Leverage and spread betting


Leverage basically means the spread betting firm lends you some of the money required to make the trade. You only need to have the margin amount in your account.


Here’s an example. I want to by 100 BP shares. BP’s current buy(ask) price is 400p per share. Therefore to buy 100 shares I need 400 * 100 = 40,000p or £400.


Buying 100 shares is equivalent to going £1 per point. In a spread betting account the margin requirement for BP is 10%. Therefore I need 10% of the funds in my account to make the trade in BP. So 10% of £400 is £40. The spread betting firm effectively lends you the money required to make the trade so in this case they lend you £360. It’s vitally important that you understand and remember that spread betting is a leveraged product. Here’s why:


I buy 100 BP shares at 400p. Therefore I have £400 invested in BP shares. If the share price falls to 0 then I will lose all of the £400 I’ve invested.


I buy(go long) £1 per point on BP at 400p. My spread betting firm only requires a 10% margin so I only need £40 in a spread betting account to place this trade. If the share price falls to 0 the I will lose all of my £40 in my account and I will owe the spread betting firm £360.

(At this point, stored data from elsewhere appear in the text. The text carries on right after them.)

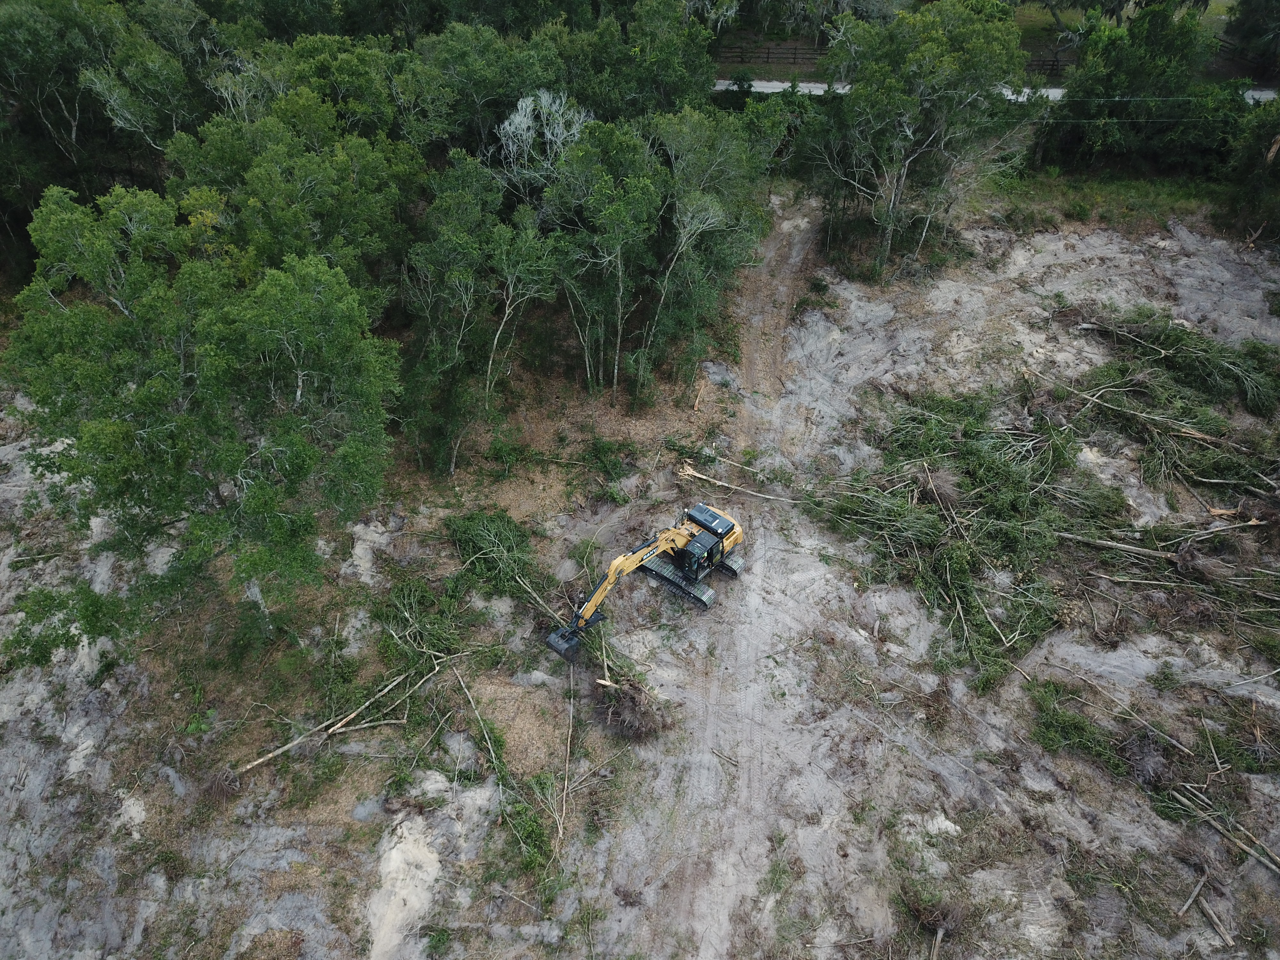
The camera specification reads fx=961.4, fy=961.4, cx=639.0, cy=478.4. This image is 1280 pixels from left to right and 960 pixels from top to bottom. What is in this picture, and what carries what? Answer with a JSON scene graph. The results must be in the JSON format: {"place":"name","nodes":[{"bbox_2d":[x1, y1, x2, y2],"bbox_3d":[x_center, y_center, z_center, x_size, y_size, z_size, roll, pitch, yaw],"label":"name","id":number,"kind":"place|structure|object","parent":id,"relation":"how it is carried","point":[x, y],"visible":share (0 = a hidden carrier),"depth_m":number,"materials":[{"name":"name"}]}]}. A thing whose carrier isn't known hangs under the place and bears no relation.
{"place":"outdoors","nodes":[
{"label":"outdoors","id":0,"kind":"place"},
{"bbox_2d":[0,191,1279,959],"label":"dirt ground","id":1,"kind":"structure","parent":0,"point":[857,638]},
{"bbox_2d":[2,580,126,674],"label":"shrub","id":2,"kind":"object","parent":1,"relation":"on","point":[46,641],"visible":0.82,"depth_m":16.75,"materials":[{"name":"green plant"}]},
{"bbox_2d":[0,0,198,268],"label":"tree","id":3,"kind":"object","parent":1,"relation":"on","point":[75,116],"visible":0.75,"depth_m":27.43,"materials":[{"name":"green plant"}]},
{"bbox_2d":[4,183,403,650],"bbox_3d":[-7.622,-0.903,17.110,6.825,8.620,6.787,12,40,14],"label":"tree","id":4,"kind":"object","parent":1,"relation":"on","point":[144,391],"visible":1,"depth_m":15.48,"materials":[{"name":"green plant"}]},
{"bbox_2d":[161,86,419,302],"bbox_3d":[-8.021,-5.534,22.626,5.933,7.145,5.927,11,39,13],"label":"tree","id":5,"kind":"object","parent":1,"relation":"on","point":[263,197],"visible":0.73,"depth_m":20.99,"materials":[{"name":"green plant"}]},
{"bbox_2d":[238,652,441,774],"bbox_3d":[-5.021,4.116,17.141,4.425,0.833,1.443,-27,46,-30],"label":"fallen branch","id":6,"kind":"object","parent":1,"relation":"on","point":[263,759],"visible":0.94,"depth_m":17.18,"materials":[{"name":"brown wood"}]},
{"bbox_2d":[376,576,471,668],"bbox_3d":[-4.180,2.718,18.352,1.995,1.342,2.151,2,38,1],"label":"brush pile","id":7,"kind":"object","parent":1,"relation":"on","point":[409,609],"visible":0.81,"depth_m":18.31,"materials":[{"name":"green plant"}]},
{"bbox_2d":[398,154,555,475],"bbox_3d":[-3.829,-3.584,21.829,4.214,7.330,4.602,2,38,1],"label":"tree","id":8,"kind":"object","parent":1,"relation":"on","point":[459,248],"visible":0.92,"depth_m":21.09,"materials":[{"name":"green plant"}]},
{"bbox_2d":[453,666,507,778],"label":"branch","id":9,"kind":"object","parent":1,"relation":"on","point":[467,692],"visible":0.96,"depth_m":17.01,"materials":[{"name":"wood"}]},
{"bbox_2d":[444,507,543,602],"bbox_3d":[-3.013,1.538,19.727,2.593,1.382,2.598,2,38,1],"label":"brush pile","id":10,"kind":"object","parent":1,"relation":"on","point":[470,536],"visible":0.82,"depth_m":19.65,"materials":[{"name":"green plant"}]},
{"bbox_2d":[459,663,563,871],"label":"branch pile","id":11,"kind":"object","parent":1,"relation":"on","point":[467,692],"visible":0.92,"depth_m":15.86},
{"bbox_2d":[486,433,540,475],"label":"shrub","id":12,"kind":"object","parent":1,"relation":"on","point":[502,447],"visible":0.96,"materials":[{"name":"green plant"}]},
{"bbox_2d":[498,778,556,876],"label":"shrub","id":13,"kind":"object","parent":1,"relation":"on","point":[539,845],"visible":0.75,"depth_m":14.98,"materials":[{"name":"green plant"}]},
{"bbox_2d":[493,89,592,191],"bbox_3d":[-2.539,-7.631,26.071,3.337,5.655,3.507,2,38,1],"label":"tree","id":14,"kind":"object","parent":1,"relation":"on","point":[528,108],"visible":0.62,"depth_m":24.78,"materials":[{"name":"plant"}]},
{"bbox_2d":[558,660,575,847],"bbox_3d":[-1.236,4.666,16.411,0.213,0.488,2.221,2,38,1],"label":"branch","id":15,"kind":"object","parent":1,"relation":"on","point":[560,832],"visible":0.92,"depth_m":16.35,"materials":[{"name":"brown wood"}]},
{"bbox_2d":[539,116,669,399],"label":"tree","id":16,"kind":"object","parent":1,"relation":"on","point":[608,211],"visible":0.95,"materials":[{"name":"green plant"}]},
{"bbox_2d":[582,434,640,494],"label":"shrub","id":17,"kind":"object","parent":1,"relation":"on","point":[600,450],"visible":0.93,"depth_m":22.70,"materials":[{"name":"green plant"}]},
{"bbox_2d":[594,641,674,740],"bbox_3d":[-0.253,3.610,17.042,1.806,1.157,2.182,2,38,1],"label":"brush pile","id":18,"kind":"object","parent":1,"relation":"on","point":[626,719],"visible":0.8,"depth_m":16.81,"materials":[{"name":"brown wood"}]},
{"bbox_2d":[542,504,745,659],"bbox_3d":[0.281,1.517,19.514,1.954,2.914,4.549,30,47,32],"label":"excavator","id":19,"kind":"object","parent":1,"relation":"on","point":[703,536],"visible":0.91,"depth_m":19.58,"materials":[{"name":"yellow metal"}]},
{"bbox_2d":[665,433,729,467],"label":"brush pile","id":20,"kind":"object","parent":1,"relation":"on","point":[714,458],"visible":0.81,"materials":[{"name":"green plant"}]},
{"bbox_2d":[637,106,773,397],"bbox_3d":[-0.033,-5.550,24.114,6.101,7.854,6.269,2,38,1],"label":"tree","id":21,"kind":"object","parent":1,"relation":"on","point":[682,219],"visible":0.86,"depth_m":22.92,"materials":[{"name":"green plant"}]},
{"bbox_2d":[676,465,799,502],"bbox_3d":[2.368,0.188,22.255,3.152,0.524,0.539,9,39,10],"label":"fallen branch","id":22,"kind":"object","parent":1,"relation":"on","point":[695,474],"visible":0.91,"depth_m":22.29,"materials":[{"name":"brown wood"}]},
{"bbox_2d":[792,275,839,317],"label":"shrub","id":23,"kind":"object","parent":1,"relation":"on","point":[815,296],"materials":[{"name":"green plant"}]},
{"bbox_2d":[803,0,1031,281],"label":"tree","id":24,"kind":"object","parent":1,"relation":"on","point":[889,235],"visible":0.99,"depth_m":28.05,"materials":[{"name":"plant"}]},
{"bbox_2d":[899,880,969,945],"bbox_3d":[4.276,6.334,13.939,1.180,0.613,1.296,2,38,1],"label":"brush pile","id":25,"kind":"object","parent":1,"relation":"on","point":[934,923],"visible":0.84,"depth_m":13.92,"materials":[{"name":"brown wood"}]},
{"bbox_2d":[811,393,1114,681],"bbox_3d":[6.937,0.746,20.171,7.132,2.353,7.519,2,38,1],"label":"pile","id":26,"kind":"object","parent":1,"relation":"on","point":[920,523],"visible":0.84,"depth_m":19.89,"materials":[{"name":"wood"}]},
{"bbox_2d":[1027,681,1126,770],"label":"brush pile","id":27,"kind":"object","parent":1,"relation":"on","point":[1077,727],"visible":0.82,"depth_m":16.38,"materials":[{"name":"green plant"}]},
{"bbox_2d":[982,169,1233,234],"bbox_3d":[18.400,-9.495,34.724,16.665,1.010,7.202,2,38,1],"label":"grass strip","id":28,"kind":"object","parent":1,"relation":"on","point":[1095,187],"visible":0.47,"depth_m":35.52,"materials":[{"name":"green plant"}]},
{"bbox_2d":[1044,1,1222,171],"bbox_3d":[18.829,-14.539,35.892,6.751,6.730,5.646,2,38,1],"label":"tree","id":29,"kind":"object","parent":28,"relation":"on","point":[1127,71],"visible":0.89,"depth_m":35.02,"materials":[{"name":"green plant"}]},
{"bbox_2d":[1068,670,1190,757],"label":"branch","id":30,"kind":"object","parent":1,"relation":"on","point":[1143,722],"visible":0.99,"depth_m":17.01,"materials":[{"name":"wood"}]},
{"bbox_2d":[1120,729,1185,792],"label":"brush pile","id":31,"kind":"object","parent":1,"relation":"on","point":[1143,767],"visible":0.82,"depth_m":15.74,"materials":[{"name":"brown wood"}]},
{"bbox_2d":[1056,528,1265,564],"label":"fallen branch","id":32,"kind":"object","parent":1,"relation":"on","point":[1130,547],"visible":0.95,"depth_m":19.48,"materials":[{"name":"wood"}]},
{"bbox_2d":[1055,301,1279,456],"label":"pile","id":33,"kind":"object","parent":1,"relation":"on","point":[1230,375],"visible":0.9,"depth_m":23.58,"materials":[{"name":"green plant"}]},
{"bbox_2d":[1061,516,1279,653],"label":"brush pile","id":34,"kind":"object","parent":1,"relation":"on","point":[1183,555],"visible":0.94,"depth_m":18.93,"materials":[{"name":"brown"}]},
{"bbox_2d":[1176,869,1209,920],"bbox_3d":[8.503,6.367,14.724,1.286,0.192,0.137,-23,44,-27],"label":"log","id":35,"kind":"object","parent":1,"relation":"on","point":[1186,907],"visible":0.97,"depth_m":14.68,"materials":[{"name":"wood"}]},
{"bbox_2d":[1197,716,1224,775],"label":"branch","id":36,"kind":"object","parent":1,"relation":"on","point":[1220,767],"visible":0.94,"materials":[{"name":"brown wood"}]},
{"bbox_2d":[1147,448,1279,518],"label":"brush pile","id":37,"kind":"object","parent":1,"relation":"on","point":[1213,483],"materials":[{"name":"green plant"}]},
{"bbox_2d":[1197,897,1235,946],"bbox_3d":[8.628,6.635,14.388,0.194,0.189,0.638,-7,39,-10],"label":"log","id":38,"kind":"object","parent":1,"relation":"on","point":[1212,915],"visible":0.95,"depth_m":14.33,"materials":[{"name":"brown wood"}]},
{"bbox_2d":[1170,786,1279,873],"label":"log","id":39,"kind":"object","parent":1,"relation":"on","point":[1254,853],"visible":0.96,"depth_m":15.18,"materials":[{"name":"brown wood"}]},
{"bbox_2d":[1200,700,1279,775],"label":"brush pile","id":40,"kind":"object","parent":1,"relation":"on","point":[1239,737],"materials":[{"name":"green plant"}]},
{"bbox_2d":[1222,96,1279,243],"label":"tree","id":41,"kind":"object","parent":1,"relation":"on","point":[1278,149],"visible":0.94,"depth_m":31.96,"materials":[{"name":"green plant"}]},
{"bbox_2d":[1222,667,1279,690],"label":"branch","id":42,"kind":"object","parent":1,"relation":"on","point":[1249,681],"visible":1,"depth_m":17.67,"materials":[{"name":"grey wood"}]},
{"bbox_2d":[626,193,833,956],"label":"dirt track","id":43,"kind":"structure","parent":0,"point":[793,259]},
{"bbox_2d":[717,80,1279,102],"label":"road","id":44,"kind":"structure","parent":0,"point":[817,84],"materials":[{"name":"grey concrete"}]},
{"bbox_2d":[1014,0,1240,70],"label":"lawn","id":45,"kind":"structure","parent":0,"point":[1027,12],"materials":[{"name":"green plant"}]},
{"bbox_2d":[712,40,1078,76],"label":"wooden fence","id":46,"kind":"object","parent":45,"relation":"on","point":[1053,65],"visible":0.41,"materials":[{"name":"brown wood"}]},
{"bbox_2d":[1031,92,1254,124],"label":"power line","id":47,"kind":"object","parent":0,"point":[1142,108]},
{"label":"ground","id":48,"kind":"structure","parent":0},
{"bbox_2d":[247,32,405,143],"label":"tree","id":49,"kind":"object","parent":48,"relation":"on","point":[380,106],"visible":0.52,"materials":[{"name":"green plant"}]},
{"bbox_2d":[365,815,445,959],"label":"sand patch","id":50,"kind":"object","parent":48,"relation":"on","point":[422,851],"visible":0.86,"depth_m":14.06,"materials":[{"name":"beige sand"}]},
{"bbox_2d":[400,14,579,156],"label":"tree","id":51,"kind":"object","parent":48,"relation":"on","point":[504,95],"visible":0.64,"depth_m":28.25,"materials":[{"name":"green plant"}]},
{"bbox_2d":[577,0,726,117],"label":"tree","id":52,"kind":"object","parent":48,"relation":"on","point":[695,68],"visible":0.68,"depth_m":30.21,"materials":[{"name":"green plant"}]},
{"bbox_2d":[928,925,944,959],"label":"log","id":53,"kind":"object","parent":48,"relation":"on","point":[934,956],"visible":0.94,"depth_m":13.56,"materials":[{"name":"brown wood"}]},
{"bbox_2d":[1223,0,1279,78],"label":"tree","id":54,"kind":"object","parent":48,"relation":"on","point":[1257,33],"visible":0.89,"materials":[{"name":"green plant"}]}
]}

How I said it is vital that you understand this before you take on the challenge of spread betting.


It’s this leverage that allows you to make higher percentage returns on your original investment than you would make in a regular brokerage account. Let’s look at the previous examples again.


Regular brokerage


Buy 100 BP at 400p. £400 + costs required. BP shares rise to 500p, you sell making a £100 profit (NB. The profit will be less as you need to consider dealing costs and any tax) £100 profit of £400 original investment is (100/400)*100 = 25% return.


Spread betting


Buy £1 per point at 400p. No costs or tax involved only the spread. The margin requirement is 10% so only £40 is required to make the trade. BP shares rise to 500p. You sell out of your position at 500p making a profit of £100. (NB. The £100 is all profit minus any overnight finance charges. With spread betting there are no tax or costs to pay. It’s all covered in the spread.) So you make £100 profit from an original £40 investment. This is (100/40)*100=250% return on your original investment.


Using these two examples you can see the power that leverage offers. Although you have made the same return in monetary terms you have made a much bigger percentage return via spread betting than with a regular brokerage account.


You do need to be careful. This sounds great but the thing you must remember that leverage also works the same way in reverse. Any losses you face are a much bigger percentage of initial funds than in a regular brokerage account.